EPFIs commit to implementing the EPs through their environmental and social policies, procedures and standards for financing international projects, and through withholding project financing or loans on projects unless their client will comply with the EPs. While the EPs are not intended to apply retroactively, they can be applied to existing project expansions or upgrades where the proposed changes would result in significant environmental or social impacts or significant changes to existing project impacts or risks.
Reference to the EPs, or to other internationally accepted best environmental and social risk management practices such as the IFC Performance Standards, also has become increasingly common in governmental concessions or authorizations of projects in emerging markets and in contractual terms governing international commercial parties’ development of global projects with potential adverse environmental or social impacts. Key EP program elements include, among others:
- Conformance with host-country law and, in “non-designated countries” (typically developing or emerging economies), conformance with the IFC Performance Standards and the World Bank Group Environmental, Health and Safety Guidelines (WBG EHS Guidelines)

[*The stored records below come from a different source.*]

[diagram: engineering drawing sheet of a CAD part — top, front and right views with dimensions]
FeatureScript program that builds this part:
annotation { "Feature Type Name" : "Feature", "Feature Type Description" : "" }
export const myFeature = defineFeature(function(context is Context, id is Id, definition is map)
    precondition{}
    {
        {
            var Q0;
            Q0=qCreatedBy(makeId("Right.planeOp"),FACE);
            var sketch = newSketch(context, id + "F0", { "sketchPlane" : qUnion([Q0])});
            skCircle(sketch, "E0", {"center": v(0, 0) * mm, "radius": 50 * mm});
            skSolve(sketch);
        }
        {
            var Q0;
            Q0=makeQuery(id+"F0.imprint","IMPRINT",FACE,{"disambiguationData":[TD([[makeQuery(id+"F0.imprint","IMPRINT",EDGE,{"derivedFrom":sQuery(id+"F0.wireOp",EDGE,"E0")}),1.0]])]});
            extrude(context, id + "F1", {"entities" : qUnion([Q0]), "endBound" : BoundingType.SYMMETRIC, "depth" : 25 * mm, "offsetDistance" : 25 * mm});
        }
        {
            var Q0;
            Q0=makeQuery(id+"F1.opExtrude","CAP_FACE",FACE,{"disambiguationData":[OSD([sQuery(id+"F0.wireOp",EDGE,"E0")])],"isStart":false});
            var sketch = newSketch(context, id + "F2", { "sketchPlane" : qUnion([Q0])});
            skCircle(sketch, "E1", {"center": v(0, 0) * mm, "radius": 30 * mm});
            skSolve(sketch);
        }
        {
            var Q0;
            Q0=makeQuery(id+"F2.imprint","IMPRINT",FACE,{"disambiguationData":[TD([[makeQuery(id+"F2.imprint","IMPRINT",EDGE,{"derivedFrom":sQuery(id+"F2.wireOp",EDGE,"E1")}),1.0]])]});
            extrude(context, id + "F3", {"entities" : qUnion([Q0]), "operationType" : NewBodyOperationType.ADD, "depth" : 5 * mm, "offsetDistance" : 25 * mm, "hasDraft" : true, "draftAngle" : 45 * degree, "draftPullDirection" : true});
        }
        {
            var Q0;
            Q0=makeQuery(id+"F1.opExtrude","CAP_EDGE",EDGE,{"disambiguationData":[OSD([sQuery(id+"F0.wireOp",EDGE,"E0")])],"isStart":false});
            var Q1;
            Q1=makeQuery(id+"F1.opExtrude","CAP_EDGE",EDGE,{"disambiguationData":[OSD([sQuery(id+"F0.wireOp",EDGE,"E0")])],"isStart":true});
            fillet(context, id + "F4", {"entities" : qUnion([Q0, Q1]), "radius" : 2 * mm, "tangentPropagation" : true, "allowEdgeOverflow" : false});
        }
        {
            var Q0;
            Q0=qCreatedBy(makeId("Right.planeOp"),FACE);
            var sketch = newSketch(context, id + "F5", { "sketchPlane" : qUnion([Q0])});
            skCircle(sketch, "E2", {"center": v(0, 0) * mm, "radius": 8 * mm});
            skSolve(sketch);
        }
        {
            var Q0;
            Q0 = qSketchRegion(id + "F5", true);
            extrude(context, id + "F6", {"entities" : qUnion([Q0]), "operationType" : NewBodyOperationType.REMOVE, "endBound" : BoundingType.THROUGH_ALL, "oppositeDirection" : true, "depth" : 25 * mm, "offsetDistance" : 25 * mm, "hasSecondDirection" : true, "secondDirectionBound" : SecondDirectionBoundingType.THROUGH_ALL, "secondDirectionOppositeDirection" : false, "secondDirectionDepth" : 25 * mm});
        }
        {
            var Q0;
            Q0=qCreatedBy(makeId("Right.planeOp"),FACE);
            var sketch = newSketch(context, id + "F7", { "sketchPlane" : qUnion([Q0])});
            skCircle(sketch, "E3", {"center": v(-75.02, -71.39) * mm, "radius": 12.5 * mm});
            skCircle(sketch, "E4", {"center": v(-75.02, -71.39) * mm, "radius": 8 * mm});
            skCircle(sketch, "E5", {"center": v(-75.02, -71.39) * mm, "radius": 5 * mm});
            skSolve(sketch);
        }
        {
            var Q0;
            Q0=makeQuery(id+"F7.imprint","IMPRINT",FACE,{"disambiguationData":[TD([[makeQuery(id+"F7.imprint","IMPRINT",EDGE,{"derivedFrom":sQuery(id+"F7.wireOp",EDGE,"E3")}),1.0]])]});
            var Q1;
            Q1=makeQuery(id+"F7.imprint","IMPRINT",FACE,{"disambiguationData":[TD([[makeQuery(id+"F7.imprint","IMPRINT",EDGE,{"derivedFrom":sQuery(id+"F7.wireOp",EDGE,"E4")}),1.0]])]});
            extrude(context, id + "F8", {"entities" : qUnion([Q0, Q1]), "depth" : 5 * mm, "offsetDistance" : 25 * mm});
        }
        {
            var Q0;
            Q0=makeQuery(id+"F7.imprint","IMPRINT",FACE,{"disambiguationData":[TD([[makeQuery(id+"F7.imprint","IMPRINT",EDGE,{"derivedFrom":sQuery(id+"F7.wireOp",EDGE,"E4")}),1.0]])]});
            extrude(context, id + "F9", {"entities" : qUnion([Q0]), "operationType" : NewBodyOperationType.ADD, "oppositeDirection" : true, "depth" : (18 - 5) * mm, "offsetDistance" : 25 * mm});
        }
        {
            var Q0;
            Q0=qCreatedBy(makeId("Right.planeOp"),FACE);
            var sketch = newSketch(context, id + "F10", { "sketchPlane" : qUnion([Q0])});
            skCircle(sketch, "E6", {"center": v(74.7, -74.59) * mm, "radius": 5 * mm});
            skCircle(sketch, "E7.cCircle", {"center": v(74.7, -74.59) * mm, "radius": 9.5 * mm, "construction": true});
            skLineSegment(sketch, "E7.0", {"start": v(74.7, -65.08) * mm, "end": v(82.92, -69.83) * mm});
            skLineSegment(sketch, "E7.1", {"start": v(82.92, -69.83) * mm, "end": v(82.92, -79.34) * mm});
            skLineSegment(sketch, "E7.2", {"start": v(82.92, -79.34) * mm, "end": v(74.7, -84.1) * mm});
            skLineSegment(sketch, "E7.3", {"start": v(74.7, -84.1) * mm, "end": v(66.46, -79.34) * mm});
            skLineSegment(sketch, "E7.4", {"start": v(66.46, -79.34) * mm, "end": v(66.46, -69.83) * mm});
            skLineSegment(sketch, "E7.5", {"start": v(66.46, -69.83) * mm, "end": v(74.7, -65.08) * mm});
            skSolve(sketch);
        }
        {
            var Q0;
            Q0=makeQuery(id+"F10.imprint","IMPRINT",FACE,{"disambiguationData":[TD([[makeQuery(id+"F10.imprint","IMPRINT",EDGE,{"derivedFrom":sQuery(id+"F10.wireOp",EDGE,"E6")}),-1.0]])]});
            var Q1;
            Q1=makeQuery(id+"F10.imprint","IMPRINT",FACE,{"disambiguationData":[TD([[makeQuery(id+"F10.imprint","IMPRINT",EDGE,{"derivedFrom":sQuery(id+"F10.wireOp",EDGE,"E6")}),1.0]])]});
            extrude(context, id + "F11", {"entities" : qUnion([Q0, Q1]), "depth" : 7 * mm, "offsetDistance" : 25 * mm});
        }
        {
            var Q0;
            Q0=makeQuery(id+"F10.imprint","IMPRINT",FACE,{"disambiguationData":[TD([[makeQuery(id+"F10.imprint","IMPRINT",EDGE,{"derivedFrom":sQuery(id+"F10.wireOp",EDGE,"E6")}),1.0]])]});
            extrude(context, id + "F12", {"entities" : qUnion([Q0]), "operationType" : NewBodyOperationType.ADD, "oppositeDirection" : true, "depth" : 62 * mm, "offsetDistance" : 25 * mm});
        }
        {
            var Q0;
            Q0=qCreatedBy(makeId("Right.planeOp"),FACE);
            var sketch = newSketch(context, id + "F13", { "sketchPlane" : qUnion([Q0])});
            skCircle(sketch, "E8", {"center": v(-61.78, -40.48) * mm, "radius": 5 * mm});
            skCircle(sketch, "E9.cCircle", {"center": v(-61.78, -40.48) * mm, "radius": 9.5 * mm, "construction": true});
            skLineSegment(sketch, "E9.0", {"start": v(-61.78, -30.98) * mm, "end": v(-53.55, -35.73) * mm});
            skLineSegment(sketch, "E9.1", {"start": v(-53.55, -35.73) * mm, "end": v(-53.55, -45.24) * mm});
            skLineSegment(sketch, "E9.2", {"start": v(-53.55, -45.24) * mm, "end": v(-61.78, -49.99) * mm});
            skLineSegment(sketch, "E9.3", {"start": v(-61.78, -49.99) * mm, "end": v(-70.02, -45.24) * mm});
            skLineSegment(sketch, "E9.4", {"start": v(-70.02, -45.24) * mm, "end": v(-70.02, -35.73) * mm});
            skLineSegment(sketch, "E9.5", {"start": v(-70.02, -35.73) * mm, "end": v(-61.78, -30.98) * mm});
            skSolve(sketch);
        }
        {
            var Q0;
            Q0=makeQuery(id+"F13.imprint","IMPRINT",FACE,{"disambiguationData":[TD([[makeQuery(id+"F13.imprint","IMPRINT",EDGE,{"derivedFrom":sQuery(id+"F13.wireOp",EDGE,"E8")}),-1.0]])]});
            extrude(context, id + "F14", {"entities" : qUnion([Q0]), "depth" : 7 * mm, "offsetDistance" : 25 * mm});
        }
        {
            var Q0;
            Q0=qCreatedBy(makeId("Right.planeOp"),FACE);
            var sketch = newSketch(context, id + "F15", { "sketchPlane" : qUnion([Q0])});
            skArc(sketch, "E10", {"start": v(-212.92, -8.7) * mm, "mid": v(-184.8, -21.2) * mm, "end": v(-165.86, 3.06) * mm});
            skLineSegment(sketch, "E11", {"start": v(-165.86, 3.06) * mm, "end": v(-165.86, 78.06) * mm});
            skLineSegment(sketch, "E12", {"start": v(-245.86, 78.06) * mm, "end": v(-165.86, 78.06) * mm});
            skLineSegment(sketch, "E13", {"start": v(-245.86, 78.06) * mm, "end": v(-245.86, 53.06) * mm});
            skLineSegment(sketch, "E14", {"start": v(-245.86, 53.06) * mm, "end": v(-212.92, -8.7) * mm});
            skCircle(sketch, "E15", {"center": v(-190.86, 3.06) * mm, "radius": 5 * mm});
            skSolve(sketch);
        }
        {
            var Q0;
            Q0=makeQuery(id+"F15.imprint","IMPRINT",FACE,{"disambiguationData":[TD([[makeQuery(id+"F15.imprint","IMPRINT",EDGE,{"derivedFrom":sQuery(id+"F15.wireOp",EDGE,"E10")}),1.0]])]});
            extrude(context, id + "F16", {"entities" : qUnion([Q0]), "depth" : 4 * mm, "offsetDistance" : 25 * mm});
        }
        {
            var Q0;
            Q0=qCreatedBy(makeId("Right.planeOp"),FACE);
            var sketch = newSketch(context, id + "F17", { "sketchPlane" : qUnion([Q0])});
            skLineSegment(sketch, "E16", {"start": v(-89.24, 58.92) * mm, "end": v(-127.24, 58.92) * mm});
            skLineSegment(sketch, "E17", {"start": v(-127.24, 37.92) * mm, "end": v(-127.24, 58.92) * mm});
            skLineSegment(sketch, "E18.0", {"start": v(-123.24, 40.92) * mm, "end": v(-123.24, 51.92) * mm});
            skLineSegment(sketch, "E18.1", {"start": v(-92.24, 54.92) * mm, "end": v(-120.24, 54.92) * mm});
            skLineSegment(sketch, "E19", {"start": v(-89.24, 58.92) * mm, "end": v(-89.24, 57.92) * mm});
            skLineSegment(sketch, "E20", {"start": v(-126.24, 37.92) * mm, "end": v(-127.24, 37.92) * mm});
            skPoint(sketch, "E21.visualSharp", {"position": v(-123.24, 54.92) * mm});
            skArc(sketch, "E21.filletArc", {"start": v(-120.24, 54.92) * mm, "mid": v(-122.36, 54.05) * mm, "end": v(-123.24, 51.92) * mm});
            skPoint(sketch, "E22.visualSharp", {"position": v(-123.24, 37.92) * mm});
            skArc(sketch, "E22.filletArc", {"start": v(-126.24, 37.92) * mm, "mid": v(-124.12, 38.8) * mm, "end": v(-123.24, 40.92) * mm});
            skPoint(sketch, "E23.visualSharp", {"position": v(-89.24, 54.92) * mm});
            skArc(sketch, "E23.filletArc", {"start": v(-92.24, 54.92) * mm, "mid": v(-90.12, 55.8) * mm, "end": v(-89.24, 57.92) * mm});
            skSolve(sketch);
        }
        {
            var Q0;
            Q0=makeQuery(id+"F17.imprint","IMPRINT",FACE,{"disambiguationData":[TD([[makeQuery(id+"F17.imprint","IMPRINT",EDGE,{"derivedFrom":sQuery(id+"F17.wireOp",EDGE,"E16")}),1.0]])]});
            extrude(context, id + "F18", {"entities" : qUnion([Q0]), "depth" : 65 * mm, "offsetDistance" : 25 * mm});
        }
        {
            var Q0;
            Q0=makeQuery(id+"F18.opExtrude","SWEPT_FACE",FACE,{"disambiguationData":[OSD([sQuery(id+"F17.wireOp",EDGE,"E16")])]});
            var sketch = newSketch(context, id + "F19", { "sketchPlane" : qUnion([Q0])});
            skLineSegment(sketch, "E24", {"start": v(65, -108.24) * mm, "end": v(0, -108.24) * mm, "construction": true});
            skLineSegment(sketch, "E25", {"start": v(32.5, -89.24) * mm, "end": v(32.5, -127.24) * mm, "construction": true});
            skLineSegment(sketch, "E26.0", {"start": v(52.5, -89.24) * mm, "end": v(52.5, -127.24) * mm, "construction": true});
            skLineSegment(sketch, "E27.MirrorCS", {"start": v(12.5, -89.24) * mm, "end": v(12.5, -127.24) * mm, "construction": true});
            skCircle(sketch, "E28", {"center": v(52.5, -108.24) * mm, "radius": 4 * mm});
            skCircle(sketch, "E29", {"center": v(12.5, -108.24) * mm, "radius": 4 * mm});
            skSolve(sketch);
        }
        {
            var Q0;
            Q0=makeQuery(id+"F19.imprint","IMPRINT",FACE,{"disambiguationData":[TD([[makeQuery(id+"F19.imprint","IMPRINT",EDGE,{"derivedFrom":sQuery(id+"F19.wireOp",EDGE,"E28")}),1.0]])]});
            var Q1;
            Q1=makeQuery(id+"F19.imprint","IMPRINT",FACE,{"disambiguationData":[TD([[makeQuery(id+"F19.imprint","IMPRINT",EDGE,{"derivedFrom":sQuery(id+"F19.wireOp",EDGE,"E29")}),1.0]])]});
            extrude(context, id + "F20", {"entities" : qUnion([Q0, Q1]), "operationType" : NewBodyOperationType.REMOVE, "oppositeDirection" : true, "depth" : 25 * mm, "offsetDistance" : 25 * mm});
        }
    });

- Agreement to conduct a comprehensive Environmental and Social Impact Assessment (ESIA) to identify the project’s environmental and social impacts and risks
- Agreement to develop and maintain an Environmental and Social Management Plan (ESMP), including an “EP Action Plan” to mitigate identified project risks and impacts
- Agreement to abide by a robust stakeholder engagement process, including consultation protocols and grievance mechanisms
- Independent auditing or review of the ESIA documentation, monitoring and reporting
- Appropriate environmental and social responsibility reporting and transparency measures
- Commitment to decommission the project according to a decommissioning, closure or reclamation plan appropriately mitigating the project’s environmental and social impacts
Through their contractual imposition at the project finance and development phase, through the ministerial approval process or through a combination of the two, the EPs have greatly increased global attention and focus on corporate social responsibility standards. The EPs also have supported global convergence around common environmental and social standards through their deployment by multilateral development banks and export credit agencies.
The EP Association is an unincorporated association of member EPFIs, formed in 2010. An EP Association Steering Committee coordinates the administration, management and development of the EPs. Following its October 2017 annual meeting, the EP Association announced plans to commence a process to update the EP3 standards to reflect significant global changes to recognition and management of environmental and social risk by financial institutions, their clients, governments, NGOs and civil society.
The EP Association expects the EP3 revision process will take up to 18 months; the new EP4 standards are expected to reflect more rigorous environmental and social risk identification, mitigation, transparency and reporting protocols. Thus, perhaps ironically, corporate governance rather than legislative process has stepped in to define evolving international environmental and social risk mitigation standards and management protocols. It remains to be seen whether these enhanced global environmental and social responsibility standards will strike the appropriate balance between protection of human health and the environment and supporting responsible economic development, as well as how gaps in their implementation will be enforced both by governments and private parties.